PF sugere que Pedro Taques seja investigado na Operação Ararath

Governador foi citado na delação de Silval Barbosa como beneficiário de propina da JBS

(Foto: Ednilson Aguiar/O Livre)

A Polícia Federal sugeriu ao Supremo Tribunal Federal (STF) que o governador Pedro Taques (PSDB) seja investigado na Operação Ararath, sobre fatos delatados pelo ex-governador Silval Barbosa. A sugestão está no inquérito policial enviado ao STF na semana passada, pelo delegado Wilson Rodrigues, coordenador do grupo de trabalho da Operação Ararath.

A Polícia Federal sugere que dezenas de inquéritos sejam abertos, sendo dois deles envolvendo Taques, com sugestão para que as duas situações sejam investigadas no âmbito do Superior Tribunal de Justiça (STJ), onde o governador tem foro. Um dos tópicos foi chamado apenas de “Pedro Taques campanha” e outro de “JBS”.

O tópico da JBS trata da suposta propina do grupo empresarial para o caixa dois da campanha de Taques nas eleições de 2014, quando se elegeu governador de Mato Grosso. Em sua delação, Silval disse que, mesmo apoiando Lúdio Cabral (PT), contribuiu “de forma oculta” com a campanha de Pedro Taques em 2014. Para isso, usou parte dos R$ 12 milhões que tinha a receber do Grupo JBS em “créditos de propina” dos anos de 2013 e 2014.

Propina para campanha

O inquérito cita trechos do depoimento de Silval, que afirmou que a aproximação entre ele e o adversário político Pedro Taques foi intermediada pelo ex-prefeito de Cuiabá Mauro Mendes (DEM) e pelo senador Blairo Maggi (PP), atual ministro da Agricultura. O ex-governador disse que ele e Maggi “se preocupavam com o fato de Taques começar a vasculhar as irregularidades ocorridas” nos governos de ambos.
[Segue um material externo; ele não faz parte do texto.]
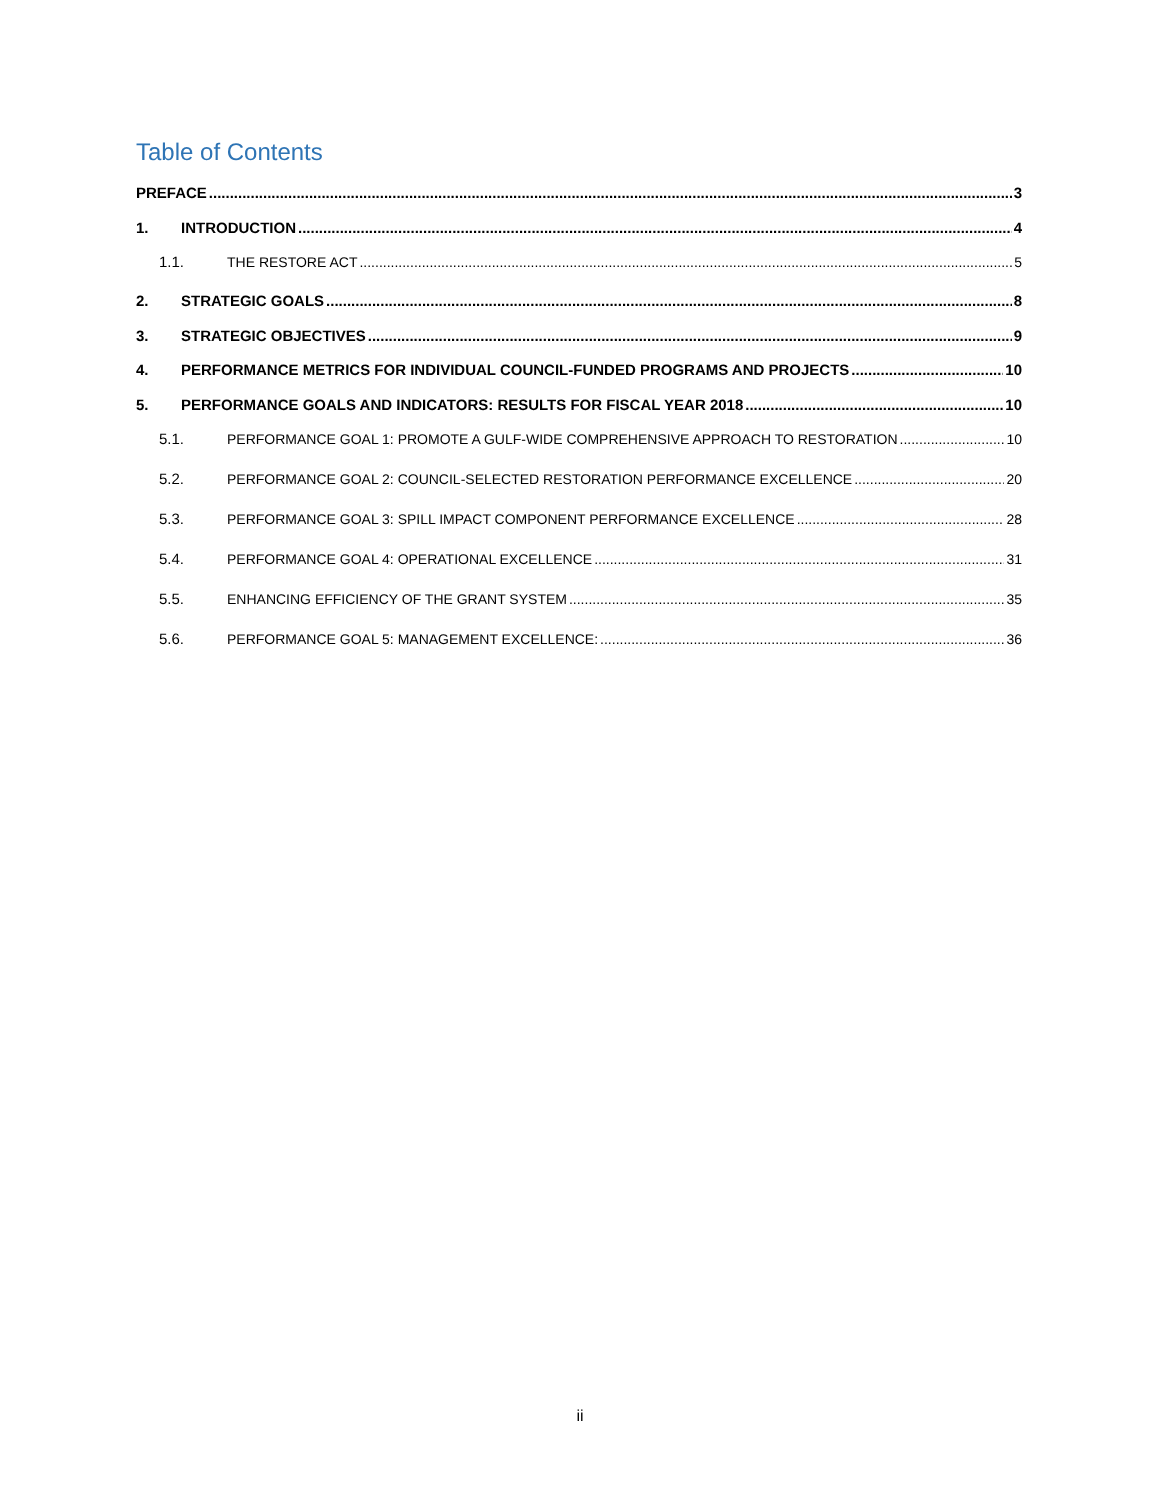Table of Contents
PREFACE 3
1. INTRODUCTION 4
1.1. THE RESTORE ACT 5
2. STRATEGIC GOALS 8
3. STRATEGIC OBJECTIVES 9
4. PERFORMANCE METRICS FOR INDIVIDUAL COUNCIL-FUNDED PROGRAMS AND PROJECTS 10
5. PERFORMANCE GOALS AND INDICATORS: RESULTS FOR FISCAL YEAR 2018 10
5.1. PERFORMANCE GOAL 1: PROMOTE A GULF-WIDE COMPREHENSIVE APPROACH TO RESTORATION 10
5.2. PERFORMANCE GOAL 2: COUNCIL-SELECTED RESTORATION PERFORMANCE EXCELLENCE 20
5.3. PERFORMANCE GOAL 3: SPILL IMPACT COMPONENT PERFORMANCE EXCELLENCE 28
5.4. PERFORMANCE GOAL 4: OPERATIONAL EXCELLENCE 31
5.5. ENHANCING EFFICIENCY OF THE GRANT SYSTEM 35
5.6. PERFORMANCE GOAL 5: MANAGEMENT EXCELLENCE: 36
ii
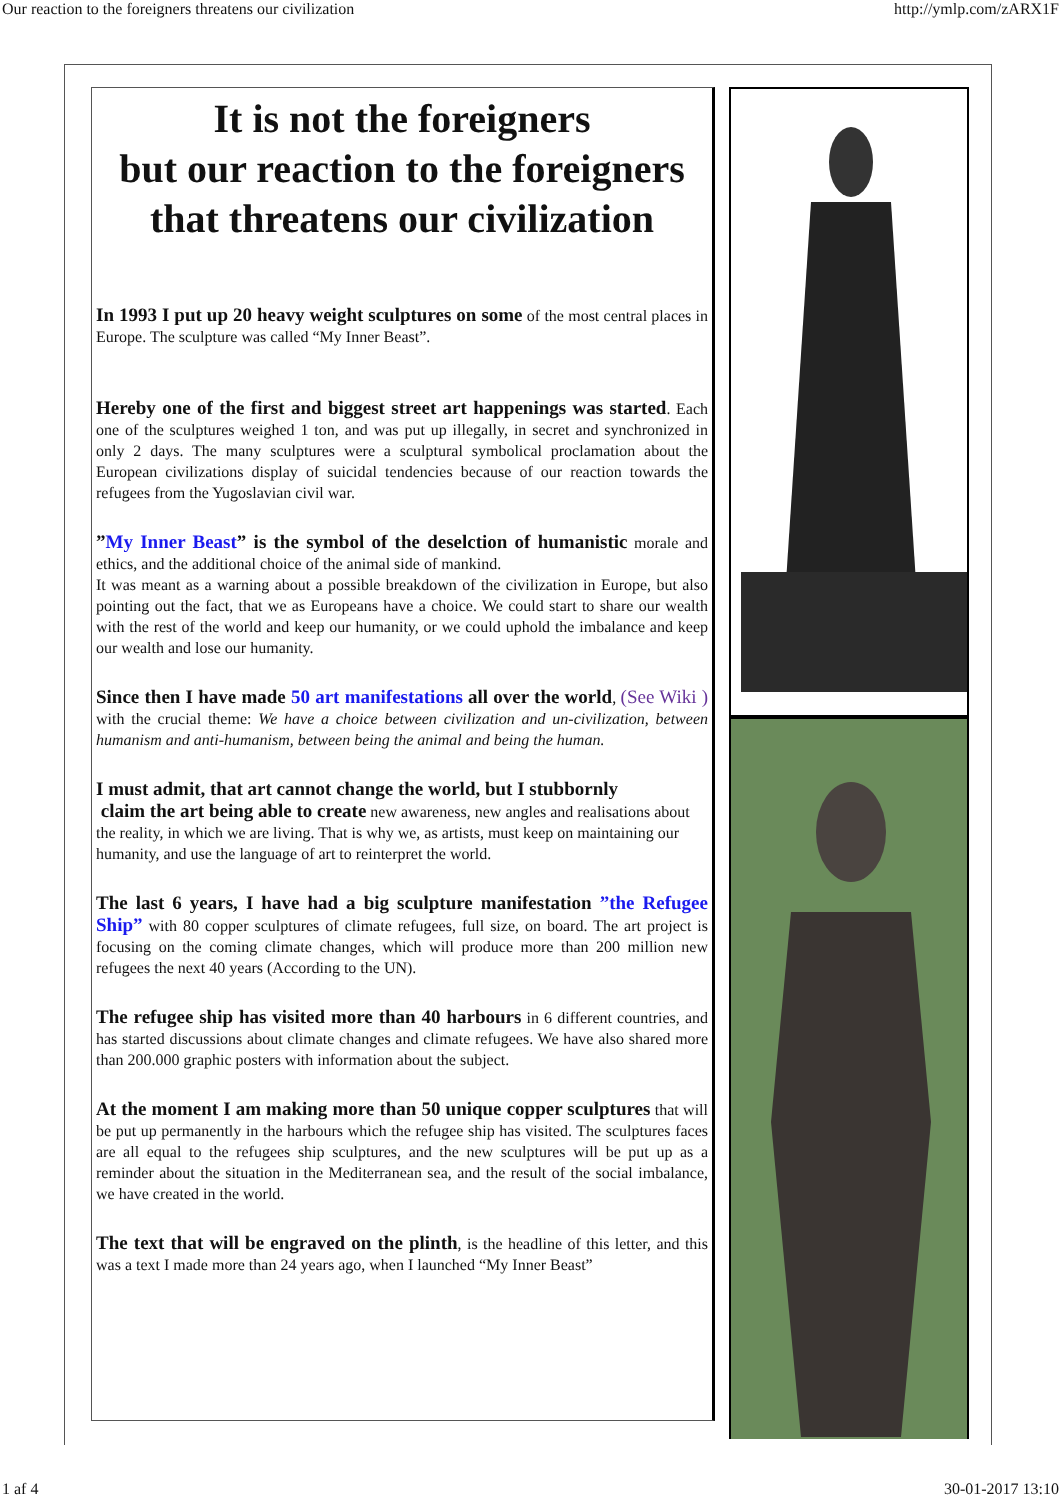Our reaction to the foreigners threatens our civilization http://ymlp.com/zARX1F
It is not the foreigners
but our reaction to the foreigners
that threatens our civilization
In 1993 I put up 20 heavy weight sculptures on some of the most central places in Europe. The sculpture was called “My Inner Beast”.
Hereby one of the first and biggest street art happenings was started. Each one of the sculptures weighed 1 ton, and was put up illegally, in secret and synchronized in only 2 days. The many sculptures were a sculptural symbolical proclamation about the European civilizations display of suicidal tendencies because of our reaction towards the refugees from the Yugoslavian civil war.
”My Inner Beast” is the symbol of the deselction of humanistic morale and ethics, and the additional choice of the animal side of mankind.
It was meant as a warning about a possible breakdown of the civilization in Europe, but also pointing out the fact, that we as Europeans have a choice. We could start to share our wealth with the rest of the world and keep our humanity, or we could uphold the imbalance and keep our wealth and lose our humanity.
Since then I have made 50 art manifestations all over the world, (See Wiki ) with the crucial theme: We have a choice between civilization and un-civilization, between humanism and anti-humanism, between being the animal and being the human.
I must admit, that art cannot change the world, but I stubbornly
claim the art being able to create new awareness, new angles and realisations about the reality, in which we are living. That is why we, as artists, must keep on maintaining our humanity, and use the language of art to reinterpret the world.
The last 6 years, I have had a big sculpture manifestation ”the Refugee Ship” with 80 copper sculptures of climate refugees, full size, on board. The art project is focusing on the coming climate changes, which will produce more than 200 million new refugees the next 40 years (According to the UN).
The refugee ship has visited more than 40 harbours in 6 different countries, and has started discussions about climate changes and climate refugees. We have also shared more than 200.000 graphic posters with information about the subject.
At the moment I am making more than 50 unique copper sculptures that will be put up permanently in the harbours which the refugee ship has visited. The sculptures faces are all equal to the refugees ship sculptures, and the new sculptures will be put up as a reminder about the situation in the Mediterranean sea, and the result of the social imbalance, we have created in the world.
The text that will be engraved on the plinth, is the headline of this letter, and this was a text I made more than 24 years ago, when I launched “My Inner Beast”
1 af 4 30-01-2017 13:10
Por isso, Silval afirmou que fez um acordo com Mendes, que era o coordenador financeiro da campanha de Taques, e depois reafirmou o compromisso com o novo coordenador, Alan Malouf. O ex-governador relatou que ele e o então secretário-chefe da Casa Civil Pedro Nadaf se reuniram com o empresário Wesley Batista em São Paulo e autorizaram a doação de R$ 4 milhões, do crédito de R$ 12 milhões que tinham a receber da JBS.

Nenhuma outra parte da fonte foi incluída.